En lo que al ministerio fiscal hace, se produce con ello una tensión dialéctica entre dos vectores contrapuestos, que han trazado su historia más reciente: de un lado, el vector constitucional, como institución defensora de la legalidad y de los derechos de los ciudadanos, que obliga, en el desarrollo de la legislación democrática, a concederle un protagonismo cada vez más destacado, no sólo en el campo jurisdiccional, en el que la acentuación del principio acusatorio como nervio del proceso penal, impuesta por la jurisprudencia del Tribunal Constitucional, refuerza su papel, sino también en el terreno de los procesos de tutela de los derechos y libertades públicas y en el ámbito social de la protección de los menores e incapacitados, en que su intervención se incrementa cada vez más.

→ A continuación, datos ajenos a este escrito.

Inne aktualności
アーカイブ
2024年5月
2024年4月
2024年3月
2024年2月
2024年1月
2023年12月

De otro lado, esa misma tendencia expansiva de la función del fiscal va a tensionar el otro vector, el del impulso hegemónico del Ejecutivo, que quisiera resucitar la antigua utilidad del ministerio público como su longa manu en la justicia y que ve una y otra vez frustradas sus aspiraciones por una actuación de los fiscales que mira más al cumplimiento de la legalidad que a los intereses del Gobierno, lo que hace que se ponga del lado del ciudadano y no de la Administración cuando aquellos reclaman sus derechos conculcados por ésta; que utilice los mecanismos estatutarios para oponerse a la incitación de ejercitar determinadas acciones que se estiman improcedentes, mientras, en cambio, ejercita otras que se hubiera preferido fueran olvidadas en un cajón; o que la mecánica institucional de nombramientos choca en su objetividad con las preferencias subjetivas del ministerio. Resulta así que mientras la ampliación del campo de su actuación hace del fiscal un instrumento más eficaz, su autonomía funcional no permite disponer de él en la forma que desearía el Ejecutivo.

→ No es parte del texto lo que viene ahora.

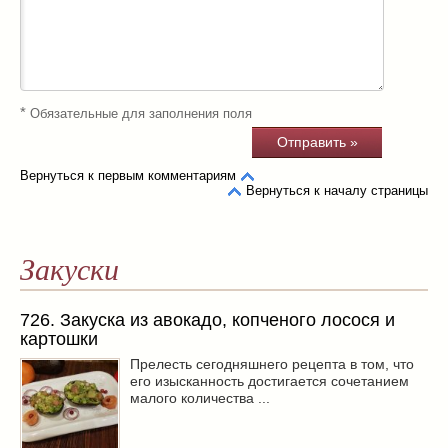
*
Обязательные для заполнения поля
Вернуться к первым комментариям
Вернуться к началу страницы
Закуски
726. Закуска из авокадо, копченого лосося и
картошки
Прелесть сегодняшнего рецепта в том, что
его изысканность достигается сочетанием
малого количества ...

Para corregir tal estado de cosas se viene intentando sustituir la dependencia jurídica y funcional, que la ley no permite, por otra dependencia de hecho. Para ello se manejan los mecanismos administrativos que para el funcionamiento del ministerio fiscal el legislador concede al Gobierno: primero se incumple el mandato de las Cortes de dictar en el plazo de un año el reglamento que debe desarrollar el estatuto, provocando así un vacío normativo que propicia la inseguridad jurídica y facilita el libre arbitrio del ministerio. Después se vacía de contenido al estatuto por la vía de los hechos consumados y la interpretación distorsionada de sus normas. Por último se amenaza con la asfixia económica y se dificulta el normal funcionamiento de la institución, regateándole las necesarias dotaciones, incluyendo aquellas que las Cortes expresamente han previsto en los Presupuestos del Estado con ese destino específico. A lo que hay que agregar la utilización del dominio que sobre el Boletín Oficial de Estado tiene el Gobierno para retrasar indefinidamente la publicación de los nombramientos o intentar alterar el procedimiento legalmente establecido para efectuarlos.

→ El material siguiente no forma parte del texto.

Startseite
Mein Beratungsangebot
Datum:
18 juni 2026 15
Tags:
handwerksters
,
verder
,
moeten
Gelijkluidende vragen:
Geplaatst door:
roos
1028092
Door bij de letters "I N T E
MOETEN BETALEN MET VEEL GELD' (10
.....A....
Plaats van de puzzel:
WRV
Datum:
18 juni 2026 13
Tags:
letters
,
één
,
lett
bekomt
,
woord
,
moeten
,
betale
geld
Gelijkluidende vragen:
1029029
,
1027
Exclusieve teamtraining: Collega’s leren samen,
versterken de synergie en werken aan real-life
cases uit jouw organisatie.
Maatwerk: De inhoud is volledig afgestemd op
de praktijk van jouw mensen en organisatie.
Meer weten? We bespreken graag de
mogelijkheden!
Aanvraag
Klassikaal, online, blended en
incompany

Que las tensiones descritas están provocando una crisis del ministerio fiscal español es algo inocultable. Pero en una democracia ese tipo de crisis tampoco debe alarmar en exceso, en cuanto precisamente el desarrollo democrático se nutre de esa dialéctica de posiciones encontradas, que en buena normalidad suelen acabar en una síntesis superadora y de progreso. Que ello sea también así en este caso es algo que cabe esperar de la racionalidad de las partes implicadas y de la propia presión de la opinión pública. Pues lo que no hay que olvidar, y eso es lo que importa, es que en esta clase de conflictos las víctimas son siempre los ciudadanos, cuyos derechos debe tutelar el fiscal y cuyos intereses corresponde gestionar y promover al Gobierno.
Cándido Conde-Pumpido Ferreiro, teniente fiscal del Tribunal Supremo, se jubila hoy de la carrera fiscal.